Art Camp - Environment Concept Design Weeks 1-3

So I've decided to try out an online course to improve my skills as an artist; a bit of what has been posted here lately has been sort of a result of this class.  I decided, as I want to eventually work on Magic cards and also because environmental work has been something I've done for some time to take Titus Lunter's Environment Concept Design class at Artcamp.  Depending on how things go I may go and take the other classes that Noah Bradley has taught, or I might try and find a mentor, or even just continue at my own pace.

So far, I'm GREATLY enjoying the lectures that Titus Lunter has given, as well as watching him work - it's given me a lot to think about regarding the mindset and methods of inspiration and productivity that I think I barely picked up while I was at art school. 

He's done a pretty good tying a number of subjects together in his lectures within the scope of concept art, and while the assignments have been a little more difficult to engage with than I was expecting, I'm nonetheless beginning to feel like I'm improving.
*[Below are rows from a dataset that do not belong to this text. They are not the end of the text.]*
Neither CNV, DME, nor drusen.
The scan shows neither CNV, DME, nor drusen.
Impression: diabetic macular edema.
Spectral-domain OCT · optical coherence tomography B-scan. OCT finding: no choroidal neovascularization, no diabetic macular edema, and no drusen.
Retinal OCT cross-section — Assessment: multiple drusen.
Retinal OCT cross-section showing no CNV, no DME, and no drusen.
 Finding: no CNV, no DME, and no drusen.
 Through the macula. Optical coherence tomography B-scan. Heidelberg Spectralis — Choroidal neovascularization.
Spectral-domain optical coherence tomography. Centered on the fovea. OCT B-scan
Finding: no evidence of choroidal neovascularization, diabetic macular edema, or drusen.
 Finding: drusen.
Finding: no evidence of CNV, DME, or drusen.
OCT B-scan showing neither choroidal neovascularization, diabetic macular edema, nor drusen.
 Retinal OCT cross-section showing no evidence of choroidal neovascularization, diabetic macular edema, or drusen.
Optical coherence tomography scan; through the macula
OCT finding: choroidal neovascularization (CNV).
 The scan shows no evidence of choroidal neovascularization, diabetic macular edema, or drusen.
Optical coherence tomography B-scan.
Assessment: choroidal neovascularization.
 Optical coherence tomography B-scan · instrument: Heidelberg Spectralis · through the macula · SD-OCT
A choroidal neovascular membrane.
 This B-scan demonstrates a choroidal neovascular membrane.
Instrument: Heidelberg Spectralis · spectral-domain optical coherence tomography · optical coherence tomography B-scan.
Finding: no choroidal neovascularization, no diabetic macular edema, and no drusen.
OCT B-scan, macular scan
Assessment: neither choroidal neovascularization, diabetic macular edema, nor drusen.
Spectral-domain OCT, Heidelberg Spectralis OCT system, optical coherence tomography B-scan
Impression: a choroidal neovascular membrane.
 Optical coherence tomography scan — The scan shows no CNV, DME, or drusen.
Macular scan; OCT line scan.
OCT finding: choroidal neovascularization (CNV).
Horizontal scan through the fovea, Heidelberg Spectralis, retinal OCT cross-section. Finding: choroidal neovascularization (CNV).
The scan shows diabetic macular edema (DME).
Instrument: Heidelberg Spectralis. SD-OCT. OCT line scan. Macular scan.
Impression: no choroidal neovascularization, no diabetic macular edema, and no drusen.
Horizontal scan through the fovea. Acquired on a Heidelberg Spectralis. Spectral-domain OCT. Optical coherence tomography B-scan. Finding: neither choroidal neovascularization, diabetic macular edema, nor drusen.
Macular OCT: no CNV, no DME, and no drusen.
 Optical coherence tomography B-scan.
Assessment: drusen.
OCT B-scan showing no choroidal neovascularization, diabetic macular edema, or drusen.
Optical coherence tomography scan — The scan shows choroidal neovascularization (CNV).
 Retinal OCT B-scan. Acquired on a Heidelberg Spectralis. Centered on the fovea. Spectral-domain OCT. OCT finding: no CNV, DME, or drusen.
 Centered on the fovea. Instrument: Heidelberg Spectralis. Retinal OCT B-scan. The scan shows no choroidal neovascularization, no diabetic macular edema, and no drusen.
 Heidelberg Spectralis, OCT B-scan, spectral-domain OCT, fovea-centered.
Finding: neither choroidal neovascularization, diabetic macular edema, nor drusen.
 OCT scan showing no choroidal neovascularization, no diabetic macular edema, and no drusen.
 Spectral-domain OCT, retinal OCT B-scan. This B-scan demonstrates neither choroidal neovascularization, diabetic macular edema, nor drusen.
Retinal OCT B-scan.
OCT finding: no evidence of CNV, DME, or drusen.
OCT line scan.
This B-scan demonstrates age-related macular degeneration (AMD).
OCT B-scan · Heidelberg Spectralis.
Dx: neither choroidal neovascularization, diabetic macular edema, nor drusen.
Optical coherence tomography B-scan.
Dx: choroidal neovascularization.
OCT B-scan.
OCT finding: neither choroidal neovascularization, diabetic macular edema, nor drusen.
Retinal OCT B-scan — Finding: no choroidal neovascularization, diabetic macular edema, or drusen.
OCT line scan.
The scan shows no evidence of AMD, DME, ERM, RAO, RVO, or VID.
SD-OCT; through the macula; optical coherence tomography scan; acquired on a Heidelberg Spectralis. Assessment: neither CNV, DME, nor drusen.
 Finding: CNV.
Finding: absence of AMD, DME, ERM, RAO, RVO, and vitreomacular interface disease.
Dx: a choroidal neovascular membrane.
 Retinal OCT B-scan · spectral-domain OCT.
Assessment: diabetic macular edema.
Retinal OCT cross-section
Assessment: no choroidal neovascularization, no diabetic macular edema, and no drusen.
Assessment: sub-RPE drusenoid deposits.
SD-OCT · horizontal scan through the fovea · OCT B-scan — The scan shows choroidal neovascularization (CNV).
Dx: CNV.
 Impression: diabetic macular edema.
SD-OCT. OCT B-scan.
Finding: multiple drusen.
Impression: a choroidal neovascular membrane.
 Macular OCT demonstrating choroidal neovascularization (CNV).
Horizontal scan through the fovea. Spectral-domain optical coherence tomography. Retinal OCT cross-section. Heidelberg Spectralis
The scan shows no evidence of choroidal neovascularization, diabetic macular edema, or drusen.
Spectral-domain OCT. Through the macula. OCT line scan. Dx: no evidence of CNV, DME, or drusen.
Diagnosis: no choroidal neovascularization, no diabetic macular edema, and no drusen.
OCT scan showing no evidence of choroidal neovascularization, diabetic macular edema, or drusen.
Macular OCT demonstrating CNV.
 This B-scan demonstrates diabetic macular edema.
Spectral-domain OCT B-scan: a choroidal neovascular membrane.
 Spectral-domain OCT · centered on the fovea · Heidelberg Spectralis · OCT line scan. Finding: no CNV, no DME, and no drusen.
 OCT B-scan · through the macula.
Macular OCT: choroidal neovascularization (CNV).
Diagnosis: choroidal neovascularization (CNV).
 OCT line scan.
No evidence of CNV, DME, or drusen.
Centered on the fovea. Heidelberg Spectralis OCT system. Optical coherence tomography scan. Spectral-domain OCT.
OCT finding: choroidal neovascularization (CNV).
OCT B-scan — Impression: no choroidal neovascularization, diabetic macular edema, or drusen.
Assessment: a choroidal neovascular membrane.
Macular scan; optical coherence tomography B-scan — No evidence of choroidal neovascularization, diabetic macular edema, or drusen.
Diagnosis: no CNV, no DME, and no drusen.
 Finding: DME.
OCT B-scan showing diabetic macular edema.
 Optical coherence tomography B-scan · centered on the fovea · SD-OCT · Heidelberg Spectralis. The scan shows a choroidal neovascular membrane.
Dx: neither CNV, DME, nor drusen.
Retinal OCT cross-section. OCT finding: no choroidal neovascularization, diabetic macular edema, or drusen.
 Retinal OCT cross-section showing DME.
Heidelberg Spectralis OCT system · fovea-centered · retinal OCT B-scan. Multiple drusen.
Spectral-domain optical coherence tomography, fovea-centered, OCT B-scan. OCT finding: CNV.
Week 1's homework was to draw 15 thumbnails of the phrase 'never give up.' Here's what I came up with.

This took me a lot longer than expected!

It had been a very very long time since I had engaged the old art muscles involved with illustrating an abstract concept or phrase, and was a rather pleasant return to the illustration department at MICA. 

From there was a lot more thumbnails with a new process for generating ideas from abstract compositions. 

I really wasn't that happy with these however.  Recalling what I read about online courses "You get what you put into it" I decided to re do another 10 thumbnails using the same abstract base for composition. I'm a lot happier in some cases with the overall appearance of these but something still felt off.


In the last two weeks I've begun to develop a process that feels a lot more natural and loose which is far more painterly, and less draft-oriented as I'm used to. With my spaceships and other previous environment work, I've always tried to focus on good perspective linework and that stuff, but I think I'm looking to be more evocative with my work, as sometimes it can feel very very stiff and clinical, and not anywhere near as visually appealing as some of the illustrators I admire. 

Week 3 involved taking 3 of the thumbs I liked most and reworking them with considerations of composition in mind.


I'm stoked. These feel more cinematic, the value additions make them feel a LOT more evocative and atmospheric. The one thing is that it would seem the general composition rules are identical. I want to experiment with my daily sketches with doing more dynamic compositions, or at least switching them up a bit more. 

Simply seeing the work compared above is ... well rather inspiring! I'm looking forward to continuing this class!